## RAW DATA

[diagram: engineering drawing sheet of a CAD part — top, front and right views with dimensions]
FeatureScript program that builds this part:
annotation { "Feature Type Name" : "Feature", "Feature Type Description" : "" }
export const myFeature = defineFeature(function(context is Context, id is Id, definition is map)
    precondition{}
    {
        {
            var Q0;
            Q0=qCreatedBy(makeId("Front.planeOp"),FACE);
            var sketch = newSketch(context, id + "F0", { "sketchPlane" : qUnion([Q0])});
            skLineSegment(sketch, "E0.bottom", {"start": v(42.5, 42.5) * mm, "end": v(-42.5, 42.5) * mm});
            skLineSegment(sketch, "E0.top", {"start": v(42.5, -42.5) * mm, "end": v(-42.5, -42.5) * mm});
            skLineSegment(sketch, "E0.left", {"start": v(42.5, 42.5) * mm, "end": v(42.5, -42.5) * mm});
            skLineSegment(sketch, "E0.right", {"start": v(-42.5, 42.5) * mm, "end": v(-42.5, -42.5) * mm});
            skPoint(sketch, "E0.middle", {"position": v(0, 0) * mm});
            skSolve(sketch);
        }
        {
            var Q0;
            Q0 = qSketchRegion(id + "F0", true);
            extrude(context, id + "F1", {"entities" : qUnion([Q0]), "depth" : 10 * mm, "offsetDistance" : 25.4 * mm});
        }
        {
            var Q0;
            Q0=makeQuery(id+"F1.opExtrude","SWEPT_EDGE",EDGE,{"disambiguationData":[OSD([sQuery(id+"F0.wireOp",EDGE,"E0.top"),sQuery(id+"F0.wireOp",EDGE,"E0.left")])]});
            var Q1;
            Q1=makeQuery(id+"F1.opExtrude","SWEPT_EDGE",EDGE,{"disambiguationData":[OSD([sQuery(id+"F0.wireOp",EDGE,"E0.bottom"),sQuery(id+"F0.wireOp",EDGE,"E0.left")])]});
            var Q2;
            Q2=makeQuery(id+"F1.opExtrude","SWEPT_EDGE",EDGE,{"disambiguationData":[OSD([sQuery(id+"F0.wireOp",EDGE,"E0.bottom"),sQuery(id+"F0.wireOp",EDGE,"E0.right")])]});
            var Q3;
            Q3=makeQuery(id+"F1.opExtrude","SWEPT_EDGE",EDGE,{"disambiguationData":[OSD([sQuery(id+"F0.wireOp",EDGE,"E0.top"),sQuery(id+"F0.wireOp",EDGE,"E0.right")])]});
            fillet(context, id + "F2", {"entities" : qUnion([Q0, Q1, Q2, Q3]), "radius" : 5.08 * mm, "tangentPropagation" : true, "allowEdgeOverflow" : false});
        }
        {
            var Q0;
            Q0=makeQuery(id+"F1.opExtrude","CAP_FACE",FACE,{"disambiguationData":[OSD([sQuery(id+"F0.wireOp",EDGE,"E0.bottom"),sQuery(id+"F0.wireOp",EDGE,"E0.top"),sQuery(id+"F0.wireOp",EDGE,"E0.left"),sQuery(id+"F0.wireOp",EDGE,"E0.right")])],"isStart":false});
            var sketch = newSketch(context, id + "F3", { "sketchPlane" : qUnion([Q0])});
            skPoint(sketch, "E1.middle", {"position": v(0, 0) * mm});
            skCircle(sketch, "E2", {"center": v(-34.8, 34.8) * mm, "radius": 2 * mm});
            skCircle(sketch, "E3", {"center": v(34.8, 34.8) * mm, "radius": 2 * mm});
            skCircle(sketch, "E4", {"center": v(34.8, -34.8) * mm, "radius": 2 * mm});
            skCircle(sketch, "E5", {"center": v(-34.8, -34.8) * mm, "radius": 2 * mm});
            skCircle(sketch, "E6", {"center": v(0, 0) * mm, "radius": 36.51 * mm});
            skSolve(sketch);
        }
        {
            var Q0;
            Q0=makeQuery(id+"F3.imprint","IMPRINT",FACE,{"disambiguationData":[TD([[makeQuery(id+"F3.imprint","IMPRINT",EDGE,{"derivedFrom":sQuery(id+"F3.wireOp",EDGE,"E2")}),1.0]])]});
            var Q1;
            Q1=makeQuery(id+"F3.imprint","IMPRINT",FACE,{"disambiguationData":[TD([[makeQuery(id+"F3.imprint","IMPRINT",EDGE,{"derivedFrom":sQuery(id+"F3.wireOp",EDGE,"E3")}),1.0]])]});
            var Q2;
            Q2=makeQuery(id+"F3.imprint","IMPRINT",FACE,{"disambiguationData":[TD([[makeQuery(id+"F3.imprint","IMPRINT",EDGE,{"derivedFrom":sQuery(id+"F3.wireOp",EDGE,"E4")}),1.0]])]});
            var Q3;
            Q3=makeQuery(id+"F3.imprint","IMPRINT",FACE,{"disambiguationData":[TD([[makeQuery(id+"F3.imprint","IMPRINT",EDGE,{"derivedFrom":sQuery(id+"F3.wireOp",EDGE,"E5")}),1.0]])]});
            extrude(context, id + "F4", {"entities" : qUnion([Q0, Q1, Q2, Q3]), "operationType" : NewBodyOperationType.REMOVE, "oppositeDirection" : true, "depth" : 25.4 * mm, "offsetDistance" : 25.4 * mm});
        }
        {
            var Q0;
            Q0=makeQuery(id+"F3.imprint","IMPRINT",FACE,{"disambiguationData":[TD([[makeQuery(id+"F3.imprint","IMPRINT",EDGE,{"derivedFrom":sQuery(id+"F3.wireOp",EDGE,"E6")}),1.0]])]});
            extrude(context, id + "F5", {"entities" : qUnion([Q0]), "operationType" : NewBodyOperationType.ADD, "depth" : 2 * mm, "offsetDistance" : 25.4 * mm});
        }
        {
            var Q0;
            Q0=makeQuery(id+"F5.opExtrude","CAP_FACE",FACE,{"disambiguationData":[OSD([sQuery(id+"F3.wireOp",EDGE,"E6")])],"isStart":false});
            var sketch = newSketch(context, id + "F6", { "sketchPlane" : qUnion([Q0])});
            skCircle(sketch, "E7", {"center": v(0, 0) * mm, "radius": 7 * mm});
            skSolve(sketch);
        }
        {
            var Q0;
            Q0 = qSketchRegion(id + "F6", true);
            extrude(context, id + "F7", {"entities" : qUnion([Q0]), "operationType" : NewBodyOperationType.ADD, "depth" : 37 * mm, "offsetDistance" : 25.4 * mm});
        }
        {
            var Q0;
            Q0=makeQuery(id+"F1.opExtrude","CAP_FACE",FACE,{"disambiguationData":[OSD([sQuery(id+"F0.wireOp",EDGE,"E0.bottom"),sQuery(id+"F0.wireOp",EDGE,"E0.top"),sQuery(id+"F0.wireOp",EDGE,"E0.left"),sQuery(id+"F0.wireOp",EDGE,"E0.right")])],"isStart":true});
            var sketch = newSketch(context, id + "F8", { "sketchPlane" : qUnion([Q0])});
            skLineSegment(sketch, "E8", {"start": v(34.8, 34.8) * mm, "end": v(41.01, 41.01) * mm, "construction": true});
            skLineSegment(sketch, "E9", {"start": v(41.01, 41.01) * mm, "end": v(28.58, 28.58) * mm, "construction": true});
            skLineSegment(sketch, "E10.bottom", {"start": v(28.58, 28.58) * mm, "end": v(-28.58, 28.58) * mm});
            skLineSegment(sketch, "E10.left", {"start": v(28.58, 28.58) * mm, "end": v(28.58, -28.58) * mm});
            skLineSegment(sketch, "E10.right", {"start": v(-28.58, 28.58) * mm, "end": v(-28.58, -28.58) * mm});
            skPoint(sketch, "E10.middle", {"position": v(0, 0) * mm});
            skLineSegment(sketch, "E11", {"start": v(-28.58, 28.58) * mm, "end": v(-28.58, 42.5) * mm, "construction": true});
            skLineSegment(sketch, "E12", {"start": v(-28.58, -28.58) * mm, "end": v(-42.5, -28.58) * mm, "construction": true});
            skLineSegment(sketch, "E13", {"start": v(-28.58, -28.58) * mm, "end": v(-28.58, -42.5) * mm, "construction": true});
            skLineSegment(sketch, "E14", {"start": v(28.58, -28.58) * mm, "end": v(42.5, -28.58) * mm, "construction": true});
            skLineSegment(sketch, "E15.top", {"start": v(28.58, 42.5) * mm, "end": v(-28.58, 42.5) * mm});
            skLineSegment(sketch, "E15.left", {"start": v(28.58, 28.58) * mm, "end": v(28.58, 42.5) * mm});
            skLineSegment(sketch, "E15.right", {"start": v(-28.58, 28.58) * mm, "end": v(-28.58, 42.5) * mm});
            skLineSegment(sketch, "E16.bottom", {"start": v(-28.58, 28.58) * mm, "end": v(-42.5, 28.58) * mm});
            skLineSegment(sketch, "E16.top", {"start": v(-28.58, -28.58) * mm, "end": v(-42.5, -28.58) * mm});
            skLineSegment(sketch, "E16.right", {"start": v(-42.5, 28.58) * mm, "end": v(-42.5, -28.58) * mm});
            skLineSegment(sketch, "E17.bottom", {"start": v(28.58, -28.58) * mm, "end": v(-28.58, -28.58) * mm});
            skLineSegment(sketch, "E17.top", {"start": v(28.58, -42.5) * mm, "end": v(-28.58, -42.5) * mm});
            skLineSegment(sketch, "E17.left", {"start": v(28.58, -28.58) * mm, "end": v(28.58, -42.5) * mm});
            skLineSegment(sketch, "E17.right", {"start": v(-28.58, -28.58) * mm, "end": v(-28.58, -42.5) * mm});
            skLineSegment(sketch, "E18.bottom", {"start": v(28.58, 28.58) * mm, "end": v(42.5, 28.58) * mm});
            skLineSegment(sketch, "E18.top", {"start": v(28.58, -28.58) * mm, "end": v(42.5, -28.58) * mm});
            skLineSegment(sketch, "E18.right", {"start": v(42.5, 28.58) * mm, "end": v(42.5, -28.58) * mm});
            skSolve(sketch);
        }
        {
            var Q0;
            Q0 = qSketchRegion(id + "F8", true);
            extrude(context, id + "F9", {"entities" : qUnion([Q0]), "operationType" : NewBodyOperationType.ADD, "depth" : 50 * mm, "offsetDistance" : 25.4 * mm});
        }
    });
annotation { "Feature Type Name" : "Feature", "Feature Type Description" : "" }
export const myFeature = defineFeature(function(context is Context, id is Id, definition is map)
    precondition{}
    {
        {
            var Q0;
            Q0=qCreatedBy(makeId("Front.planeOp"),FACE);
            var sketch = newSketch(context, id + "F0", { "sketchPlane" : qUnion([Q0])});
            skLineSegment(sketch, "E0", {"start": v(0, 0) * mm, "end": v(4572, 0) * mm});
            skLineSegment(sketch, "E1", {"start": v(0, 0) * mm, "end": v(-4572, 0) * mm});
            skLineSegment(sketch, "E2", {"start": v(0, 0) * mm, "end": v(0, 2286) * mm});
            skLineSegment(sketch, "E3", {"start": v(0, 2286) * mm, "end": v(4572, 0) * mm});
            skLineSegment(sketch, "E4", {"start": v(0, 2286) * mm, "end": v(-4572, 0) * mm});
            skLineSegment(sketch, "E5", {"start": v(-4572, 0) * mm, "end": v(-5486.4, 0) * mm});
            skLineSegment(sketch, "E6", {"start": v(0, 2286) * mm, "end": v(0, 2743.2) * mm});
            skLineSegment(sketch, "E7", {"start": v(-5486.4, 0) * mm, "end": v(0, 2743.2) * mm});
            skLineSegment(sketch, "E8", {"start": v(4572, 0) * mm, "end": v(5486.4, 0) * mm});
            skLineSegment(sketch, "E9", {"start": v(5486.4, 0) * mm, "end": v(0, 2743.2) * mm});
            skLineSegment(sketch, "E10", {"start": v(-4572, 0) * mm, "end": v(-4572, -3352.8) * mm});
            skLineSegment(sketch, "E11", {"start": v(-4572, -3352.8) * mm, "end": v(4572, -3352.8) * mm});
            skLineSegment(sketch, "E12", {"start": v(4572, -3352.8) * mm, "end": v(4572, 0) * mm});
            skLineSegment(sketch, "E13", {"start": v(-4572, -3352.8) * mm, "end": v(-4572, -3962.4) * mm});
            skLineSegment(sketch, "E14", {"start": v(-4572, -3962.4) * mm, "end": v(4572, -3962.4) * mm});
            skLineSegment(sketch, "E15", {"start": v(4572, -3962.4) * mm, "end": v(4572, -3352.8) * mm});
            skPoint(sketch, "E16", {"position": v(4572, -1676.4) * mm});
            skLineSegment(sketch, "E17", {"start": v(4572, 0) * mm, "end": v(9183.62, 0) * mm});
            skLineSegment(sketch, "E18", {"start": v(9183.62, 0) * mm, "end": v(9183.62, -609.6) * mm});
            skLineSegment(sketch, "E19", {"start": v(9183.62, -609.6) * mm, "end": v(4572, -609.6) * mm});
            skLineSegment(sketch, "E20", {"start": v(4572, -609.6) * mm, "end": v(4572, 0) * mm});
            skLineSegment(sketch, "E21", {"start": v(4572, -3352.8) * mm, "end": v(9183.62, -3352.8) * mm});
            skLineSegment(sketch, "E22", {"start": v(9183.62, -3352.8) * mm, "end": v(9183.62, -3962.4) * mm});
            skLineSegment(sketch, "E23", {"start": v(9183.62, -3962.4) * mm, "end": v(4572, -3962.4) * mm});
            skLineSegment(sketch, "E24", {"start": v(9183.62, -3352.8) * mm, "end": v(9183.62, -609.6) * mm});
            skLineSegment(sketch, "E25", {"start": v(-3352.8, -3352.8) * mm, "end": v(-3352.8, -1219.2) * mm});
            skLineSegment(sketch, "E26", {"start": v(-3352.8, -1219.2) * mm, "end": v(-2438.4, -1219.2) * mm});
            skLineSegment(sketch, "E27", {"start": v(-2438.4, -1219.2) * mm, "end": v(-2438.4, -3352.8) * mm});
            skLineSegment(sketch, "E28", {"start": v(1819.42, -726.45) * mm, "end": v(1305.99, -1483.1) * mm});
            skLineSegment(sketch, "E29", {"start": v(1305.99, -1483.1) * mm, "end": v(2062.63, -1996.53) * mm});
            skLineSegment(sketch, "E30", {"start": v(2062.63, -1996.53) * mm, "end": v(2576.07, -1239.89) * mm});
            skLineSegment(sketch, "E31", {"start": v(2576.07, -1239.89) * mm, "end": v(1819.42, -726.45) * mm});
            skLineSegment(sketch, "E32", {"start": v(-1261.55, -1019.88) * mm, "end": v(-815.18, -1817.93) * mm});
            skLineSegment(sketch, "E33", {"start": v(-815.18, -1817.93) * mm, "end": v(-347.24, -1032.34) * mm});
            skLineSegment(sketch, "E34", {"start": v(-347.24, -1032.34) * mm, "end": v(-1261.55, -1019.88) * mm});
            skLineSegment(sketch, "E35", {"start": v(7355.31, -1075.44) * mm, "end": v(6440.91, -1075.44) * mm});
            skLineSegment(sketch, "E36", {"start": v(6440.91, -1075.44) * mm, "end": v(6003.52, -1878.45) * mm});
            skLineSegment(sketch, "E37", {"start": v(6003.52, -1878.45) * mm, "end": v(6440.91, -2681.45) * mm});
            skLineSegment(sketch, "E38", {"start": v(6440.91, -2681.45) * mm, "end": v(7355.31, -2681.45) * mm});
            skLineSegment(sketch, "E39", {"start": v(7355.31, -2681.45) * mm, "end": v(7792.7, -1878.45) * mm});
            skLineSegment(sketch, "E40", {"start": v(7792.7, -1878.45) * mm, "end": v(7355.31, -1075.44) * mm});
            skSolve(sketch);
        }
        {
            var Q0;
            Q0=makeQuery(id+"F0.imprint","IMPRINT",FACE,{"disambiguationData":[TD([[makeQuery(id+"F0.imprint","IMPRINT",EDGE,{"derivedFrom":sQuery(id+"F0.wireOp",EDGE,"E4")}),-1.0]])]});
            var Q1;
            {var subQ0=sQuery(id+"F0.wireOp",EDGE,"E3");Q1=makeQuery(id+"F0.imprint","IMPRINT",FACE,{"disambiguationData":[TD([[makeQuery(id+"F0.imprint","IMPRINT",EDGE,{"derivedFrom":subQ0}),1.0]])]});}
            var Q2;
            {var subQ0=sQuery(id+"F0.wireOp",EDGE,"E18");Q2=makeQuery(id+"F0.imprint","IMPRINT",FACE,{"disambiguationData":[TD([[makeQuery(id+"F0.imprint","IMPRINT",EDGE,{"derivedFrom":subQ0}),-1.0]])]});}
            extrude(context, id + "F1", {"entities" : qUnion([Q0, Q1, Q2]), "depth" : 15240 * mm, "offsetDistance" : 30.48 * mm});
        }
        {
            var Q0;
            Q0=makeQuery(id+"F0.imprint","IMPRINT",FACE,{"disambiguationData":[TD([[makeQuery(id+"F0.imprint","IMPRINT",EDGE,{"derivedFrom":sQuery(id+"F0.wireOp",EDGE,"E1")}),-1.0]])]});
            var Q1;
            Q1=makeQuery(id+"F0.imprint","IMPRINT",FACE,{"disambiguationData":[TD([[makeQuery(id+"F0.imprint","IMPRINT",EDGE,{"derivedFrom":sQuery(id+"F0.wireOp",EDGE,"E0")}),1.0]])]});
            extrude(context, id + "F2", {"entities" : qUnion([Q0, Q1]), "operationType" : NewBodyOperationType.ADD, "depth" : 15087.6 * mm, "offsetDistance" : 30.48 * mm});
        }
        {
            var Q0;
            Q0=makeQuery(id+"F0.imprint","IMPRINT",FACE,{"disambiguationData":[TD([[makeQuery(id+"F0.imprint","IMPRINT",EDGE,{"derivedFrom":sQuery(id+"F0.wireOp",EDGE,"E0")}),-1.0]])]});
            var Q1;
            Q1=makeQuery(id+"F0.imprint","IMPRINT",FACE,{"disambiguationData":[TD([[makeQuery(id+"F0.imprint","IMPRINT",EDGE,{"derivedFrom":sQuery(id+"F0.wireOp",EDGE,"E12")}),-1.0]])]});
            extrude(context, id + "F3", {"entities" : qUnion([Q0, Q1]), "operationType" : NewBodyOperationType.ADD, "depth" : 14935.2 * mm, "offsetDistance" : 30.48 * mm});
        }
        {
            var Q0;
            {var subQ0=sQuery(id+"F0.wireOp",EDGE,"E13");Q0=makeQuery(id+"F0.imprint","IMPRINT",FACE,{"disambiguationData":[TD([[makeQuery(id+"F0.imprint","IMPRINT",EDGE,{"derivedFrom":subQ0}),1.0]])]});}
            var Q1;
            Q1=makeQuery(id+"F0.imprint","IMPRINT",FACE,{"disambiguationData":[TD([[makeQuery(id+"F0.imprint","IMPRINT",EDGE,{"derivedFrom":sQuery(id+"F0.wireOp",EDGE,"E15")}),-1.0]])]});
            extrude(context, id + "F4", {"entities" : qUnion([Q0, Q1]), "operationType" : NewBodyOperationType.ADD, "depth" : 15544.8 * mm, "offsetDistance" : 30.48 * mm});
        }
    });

--

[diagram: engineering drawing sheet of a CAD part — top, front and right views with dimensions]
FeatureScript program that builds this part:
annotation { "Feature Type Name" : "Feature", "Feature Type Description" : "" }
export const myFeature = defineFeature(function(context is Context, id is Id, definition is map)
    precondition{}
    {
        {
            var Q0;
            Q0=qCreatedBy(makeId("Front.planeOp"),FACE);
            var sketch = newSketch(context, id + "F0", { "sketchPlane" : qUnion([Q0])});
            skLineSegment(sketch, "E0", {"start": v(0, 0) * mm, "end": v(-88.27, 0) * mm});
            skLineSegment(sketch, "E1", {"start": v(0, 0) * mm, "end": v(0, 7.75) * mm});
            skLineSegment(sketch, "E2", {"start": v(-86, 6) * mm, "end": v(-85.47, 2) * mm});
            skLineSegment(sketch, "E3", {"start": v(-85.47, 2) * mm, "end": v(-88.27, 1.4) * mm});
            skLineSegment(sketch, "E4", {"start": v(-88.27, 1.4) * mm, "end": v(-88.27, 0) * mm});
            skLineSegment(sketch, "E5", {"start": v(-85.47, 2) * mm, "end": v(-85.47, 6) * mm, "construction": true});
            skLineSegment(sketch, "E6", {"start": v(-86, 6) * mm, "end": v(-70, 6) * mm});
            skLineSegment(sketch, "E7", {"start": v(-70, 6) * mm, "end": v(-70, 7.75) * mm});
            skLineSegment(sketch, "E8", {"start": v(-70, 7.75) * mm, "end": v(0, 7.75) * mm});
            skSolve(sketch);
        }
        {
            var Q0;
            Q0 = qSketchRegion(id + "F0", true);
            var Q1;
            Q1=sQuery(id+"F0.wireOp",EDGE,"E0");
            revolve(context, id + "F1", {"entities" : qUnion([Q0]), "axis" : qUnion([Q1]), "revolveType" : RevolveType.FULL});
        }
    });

## WORK TO DO
Return every line of the data above that contains the string "isStart".

## RESPONSE BELOW
            Q0=makeQuery(id+"F1.opExtrude","CAP_FACE",FACE,{"disambiguationData":[OSD([sQuery(id+"F0.wireOp",EDGE,"E0.bottom"),sQuery(id+"F0.wireOp",EDGE,"E0.top"),sQuery(id+"F0.wireOp",EDGE,"E0.left"),sQuery(id+"F0.wireOp",EDGE,"E0.right")])],"isStart":false});
            Q0=makeQuery(id+"F5.opExtrude","CAP_FACE",FACE,{"disambiguationData":[OSD([sQuery(id+"F3.wireOp",EDGE,"E6")])],"isStart":false});
            Q0=makeQuery(id+"F1.opExtrude","CAP_FACE",FACE,{"disambiguationData":[OSD([sQuery(id+"F0.wireOp",EDGE,"E0.bottom"),sQuery(id+"F0.wireOp",EDGE,"E0.top"),sQuery(id+"F0.wireOp",EDGE,"E0.left"),sQuery(id+"F0.wireOp",EDGE,"E0.right")])],"isStart":true});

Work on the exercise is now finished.